No reaction as he stared back at me and fixed his eyes on the boots again. He shrugged and turned, walking back toward the house. Something about his gait struck me as odd. It was slow and deliberate. I thought he was pretending at first, and then I saw that he wasn’t. He walked with his head down so that his hair fell forward, almost hiding his face. I followed him, heading to my car.
He stopped at the front door of his house and leaned his arm up against the door. “Goodbye, Miss Cowboy Boots.”
I met his eyes for a long minute, then squeezed mine shut. “Okay, I’ll send them…if you promise to send them back.”
“I will,” he said, holding my gaze.
I got into my car and stuck my arm out to wave goodbye. As I turned on the motor, he held up his hand to stop me. He came over and leaned into the window. Then I realized why his gait was strange. He had a limp.

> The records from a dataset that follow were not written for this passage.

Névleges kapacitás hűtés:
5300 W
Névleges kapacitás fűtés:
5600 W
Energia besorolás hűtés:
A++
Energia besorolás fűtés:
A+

“It’s not that I’m unsociable or anything,” he said, softly. “It’s just that I don’t have any…well…anything at all to eat or drink in the house, so…” He didn’t finish the sentence. His awkwardness was like a moat around him.
“What are you going to eat?”
He shrugged. “I’m not. No money until tomorrow or the next day.”
I reached into the back seat for the bag of apples and handed it to him through the window. “Here, I wouldn’t want you to starve.” He took the bag with a shy smile, then walked back toward the house.